Ces choix ne sont pas, à mon sens, contradictoires. Ils se complètent, s'enrichissent l'un l'autre. Comme Elisabeth, je préfère savoir qui parle et qui écrit. Mais il y a aussi des paroles de Quidam qui sont riches et pertinentes et des auteurs sans nom qui ont de la gueule. Rien n'empêche non plus que nos prochains Quidam s'emparent de cette rubrique pour s'exprimer en leur nom. Un espace, un de plus, est ouvert. C'est à chacun de nous d'en user comme il l'entend.A chacun de nous aussi d'entendre ceux qui disent "bas les masques" comme ceux qui n'osent pas encore lever le leur.
C'est mon opinion, rien que mon opinion. Et comme dit l'autre, je la partage !
Ugo
Rédigé par : Ugo Pandolfi | 16 octobre 2008 à 09:50
Changer les paroles ? Seulement les paroles ?
Mais… la musique aussi est fort vilaine… On a connu des flon-flons pour kermesse qui, en comparaison, étaient infiniment plus mélodieux. Il faut croire que Rouget de Lisle, à qui l'on prête non seulement d'avoir commis les paroles mais encore ce que je me refuse à appeler une musique, avait un certain don de prescience. Que dis-je ? C'était un grand devin ! Cet homme-là savait que son "œuvre" était destinée à être braillée en chœur par des hordes de bovins dopés à la bière (mais n'ayant rien à voir, cependant, avec les bœufs de Kobé) lors des heures graves comme le Mondial de foot ou le Tournoi des Six Nations… Un grand visionnaire, vous dis-je !
S'agissant d'amender les paroles de ce monument de la bande-son circassienne, la question est d'autant plus justifiée que voilà peu, on se posait celle de savoir s'il ne fallait pas réformer l'hymne de l'Ecosse, Flowers of Scotland (musicalement très réussi ma foi) en raison de certaines paroles un peu dures à l'égard de l'Angleterre. On se posait moins la question, bizarrement, au sujet du God save the Queen, qui ne fait pas toujours dans la dentelle.

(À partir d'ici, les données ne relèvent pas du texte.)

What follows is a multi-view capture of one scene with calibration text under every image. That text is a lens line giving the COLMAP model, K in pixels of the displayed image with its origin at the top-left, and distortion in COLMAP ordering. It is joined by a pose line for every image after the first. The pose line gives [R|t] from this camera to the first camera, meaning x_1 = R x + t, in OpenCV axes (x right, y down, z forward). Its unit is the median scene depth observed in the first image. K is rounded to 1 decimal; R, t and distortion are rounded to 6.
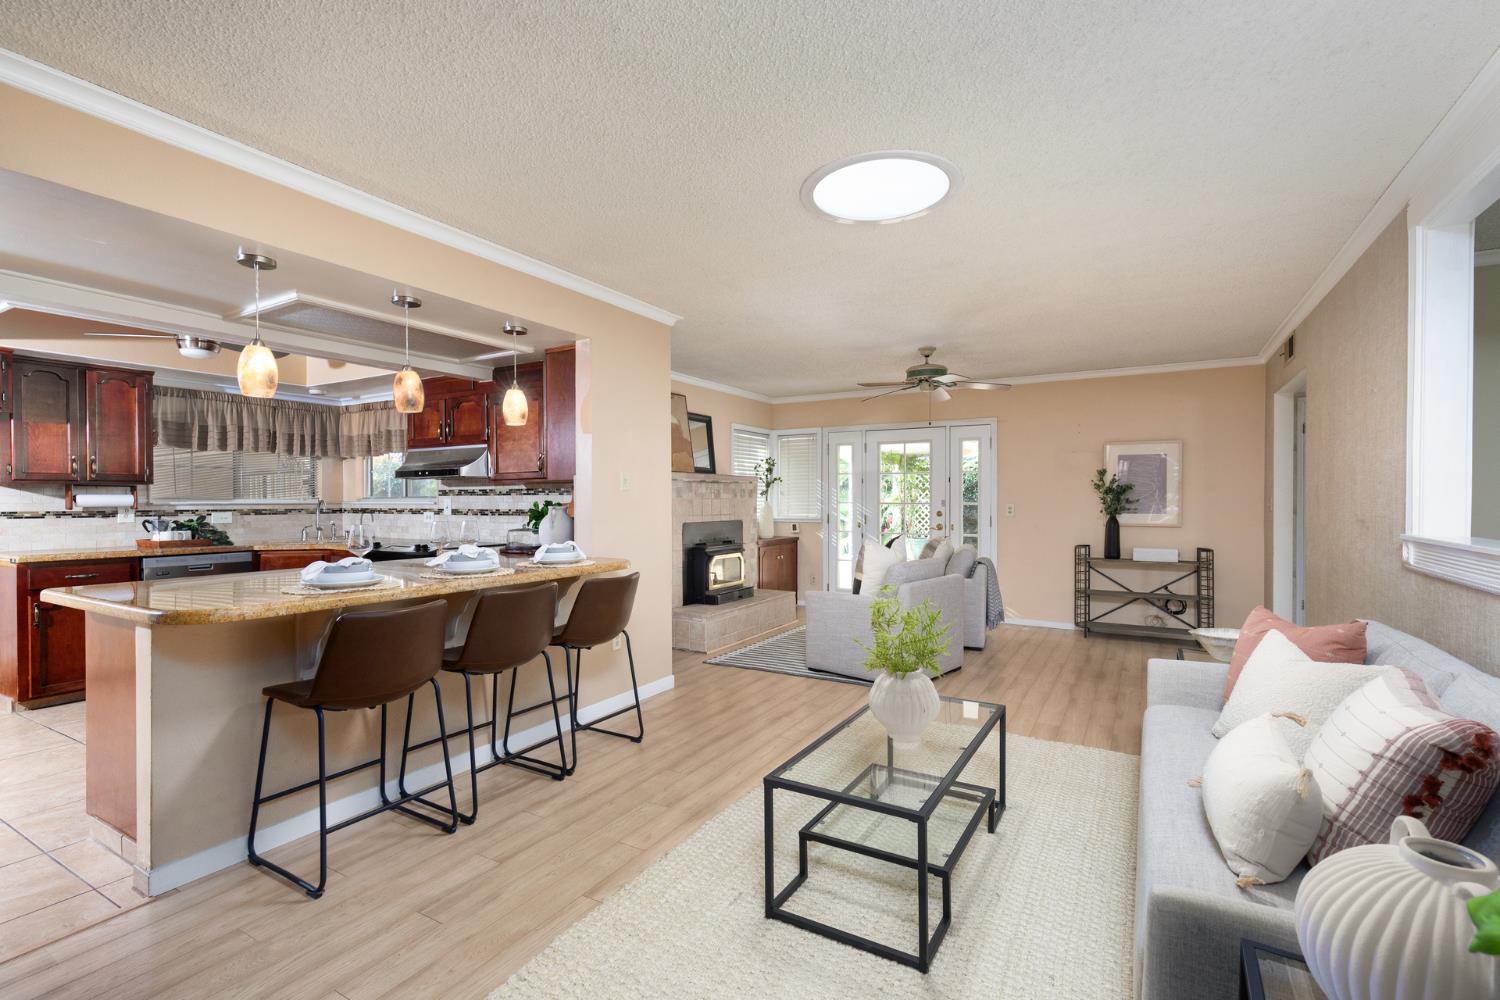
lens RADIAL K [[667.7, 0, 758.3], [0, 667.7, 501.6], [0, 0, 1]] dist [0.004330, 0.000091]
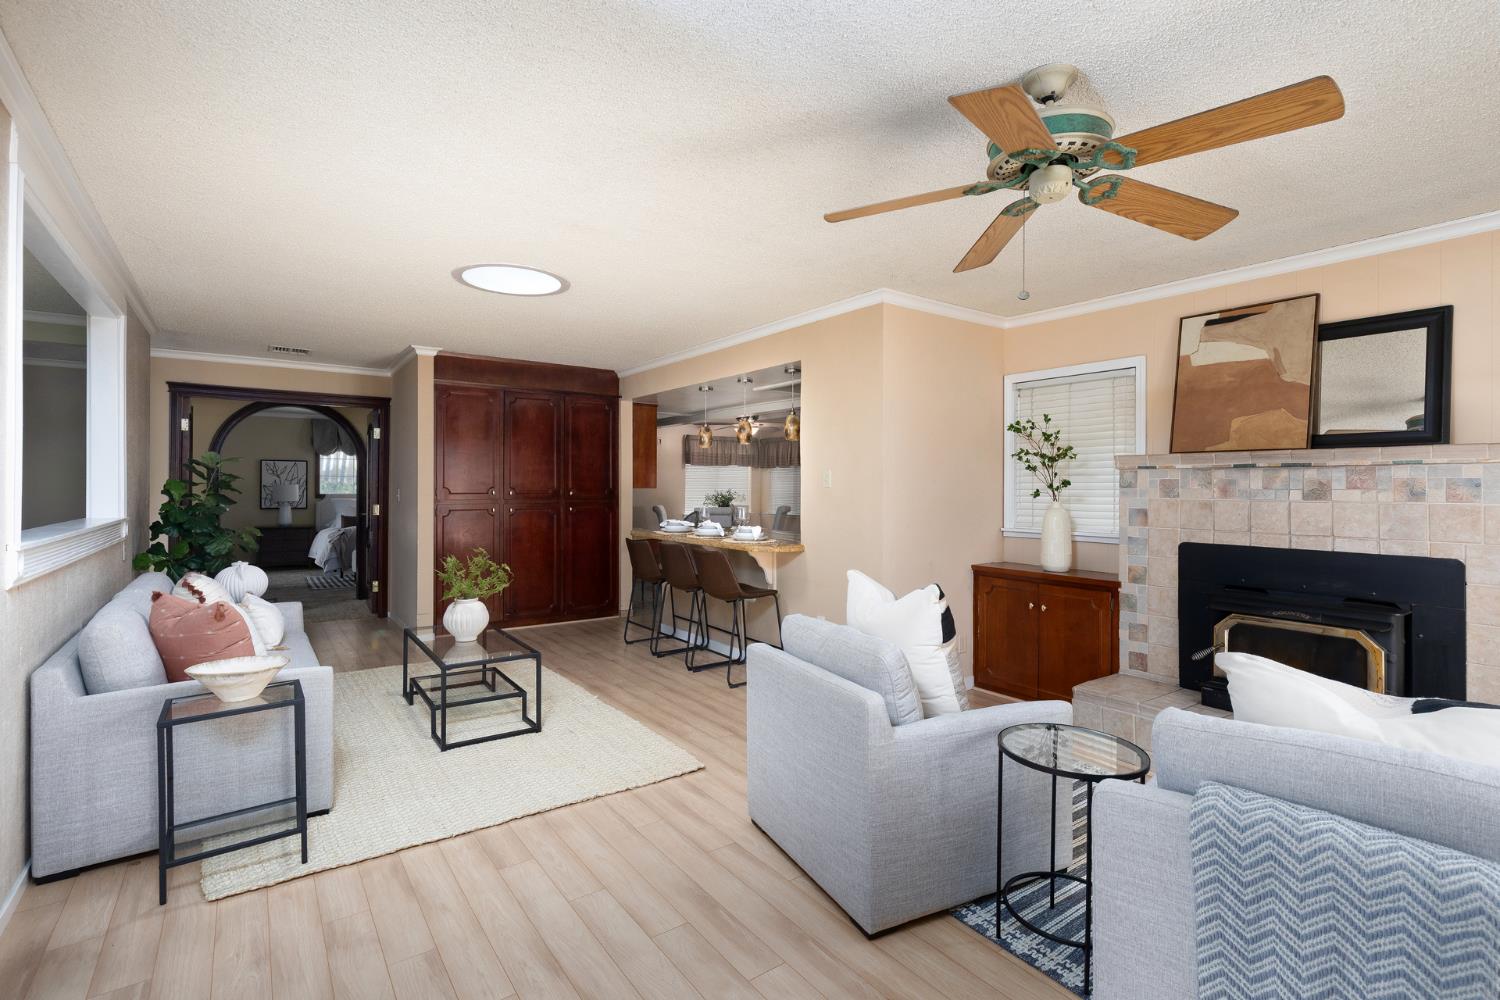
lens RADIAL K [[691.2, 0, 750.0], [0, 691.2, 500.0], [0, 0, 1]] dist [0.000595, -0.000041]
pose [[-0.408361, 0.014601, -0.912704, 0.565210], [-0.008914, 0.999761, 0.019982, -0.012028], [0.912777, 0.016296, -0.408133, 0.888175]]
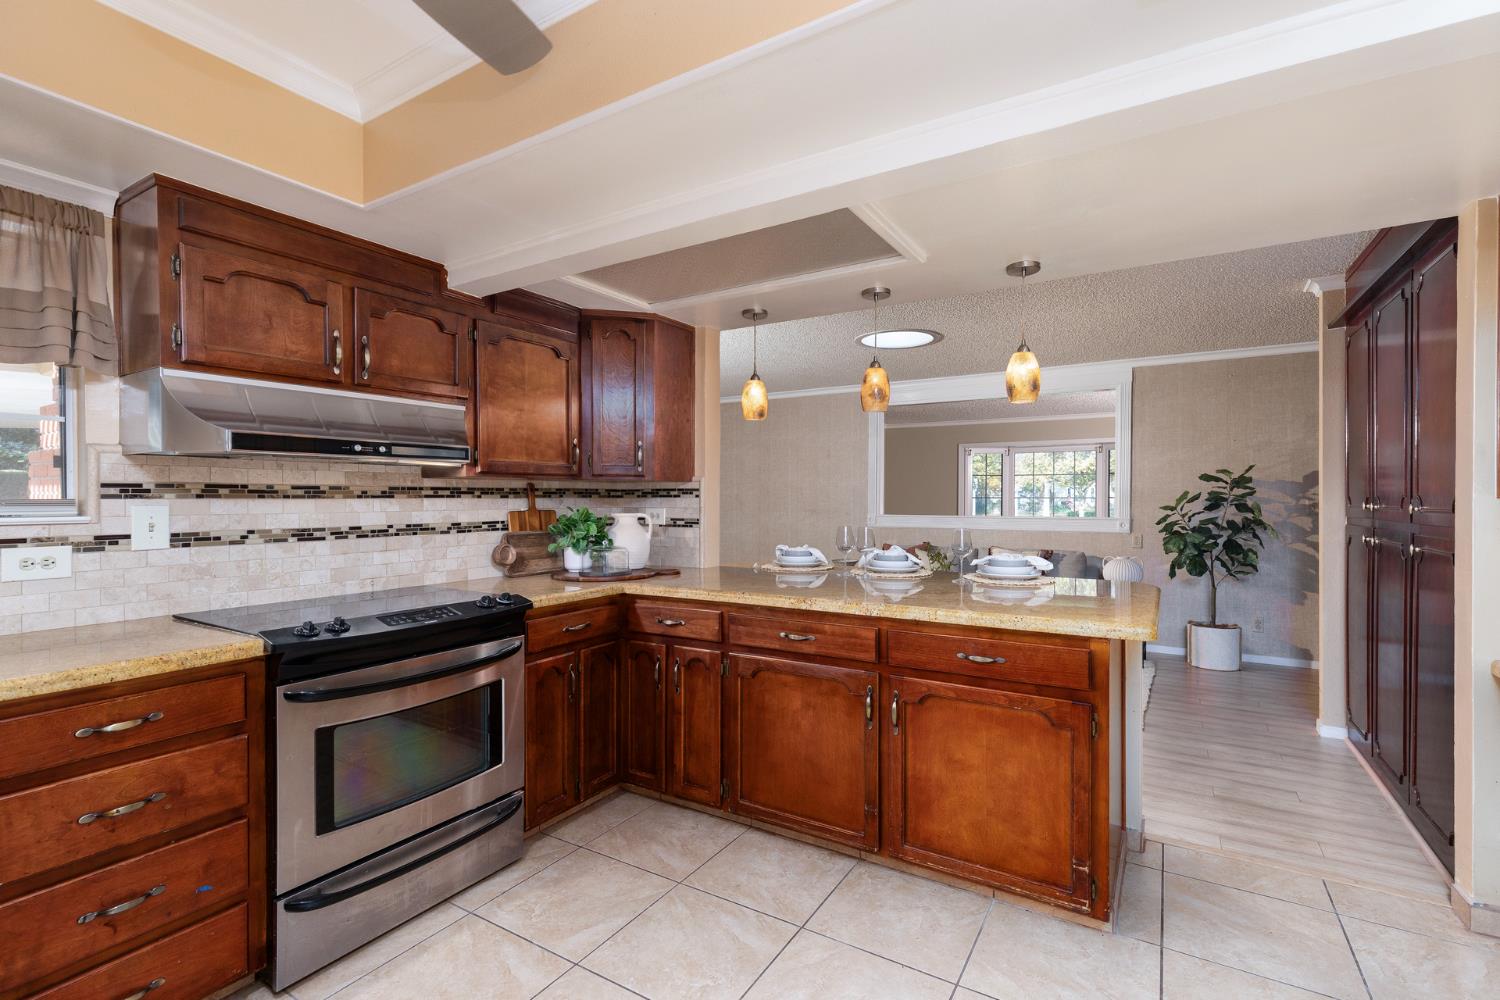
lens RADIAL K [[667.7, 0, 758.3], [0, 667.7, 501.6], [0, 0, 1]] dist [0.004330, 0.000091]
pose [[0.033036, -0.004465, 0.999444, -0.693204], [0.004826, 0.999979, 0.004308, -0.005692], [-0.999443, 0.004681, 0.033057, 0.540067]]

Toujours est-il que, s'il faut réformer, le mieux selon moi serait, pour La Marseillaise, de jeter et le bébé et l'eau du bain. Carrément !
J'avoue préférer de très loin le Chant des partisans. Paroles et musique me conviennent beaucoup plus.

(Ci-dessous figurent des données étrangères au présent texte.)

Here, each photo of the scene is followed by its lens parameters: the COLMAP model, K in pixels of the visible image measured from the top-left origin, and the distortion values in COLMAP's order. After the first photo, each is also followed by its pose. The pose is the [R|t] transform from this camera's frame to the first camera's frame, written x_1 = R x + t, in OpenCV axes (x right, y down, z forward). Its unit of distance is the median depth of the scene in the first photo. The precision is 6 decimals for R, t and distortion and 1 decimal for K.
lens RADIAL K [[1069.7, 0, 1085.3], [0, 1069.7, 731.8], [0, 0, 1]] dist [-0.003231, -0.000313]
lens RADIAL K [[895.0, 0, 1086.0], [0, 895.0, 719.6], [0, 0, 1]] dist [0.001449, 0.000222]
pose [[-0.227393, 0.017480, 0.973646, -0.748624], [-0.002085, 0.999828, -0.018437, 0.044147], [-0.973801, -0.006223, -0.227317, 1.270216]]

Et puisque j'y suis, si l'idée d'une rubrique Quidam n'est pas pour me déplaire, du moins au sens où l'on donne la parole au fameux citoyen "lambda", je suis un peu lasse de la "tendance soldat inconnu". C'est fort joli de respecter l'étymologie, mais ça manque de "viande" tout ça ! Crénom ! Warhol disait à peu de choses près que chacun a droit à son quart d'heure de gloire… Je ne détesterais pas -et c'est un euphémisme- lire ici un peu plus d'opinions ou de questions, endossées, assumées par leurs auteurs, qu'ils soient ou non d'illustres inconnus. Peu importe. Ceci, à ma connaissance, est un espace de liberté où l'on est seul maître de ce qu'on écrit, où l'on a la chance de n'endosser que ses propres propos. C'est rare. Et précieux. On peut choisir de se taire pour tout de bon, c'est aussi un droit. Mais lorsqu'on choisit de l'ouvrir, il est dommage de s'en tenir à un "mon nom est personne et ne vous dirait rien".
Y'en a un peu marre des "majorités silencieuses" et plus encore anonymes, de l'homme de la rue qui, à force de l'ouvrir uniquement sous couvert d'anonymat, perd toute crédibilité.
A n'avoir pas plus de visage que de nom, on finit un jour par n'avoir plus de "figure".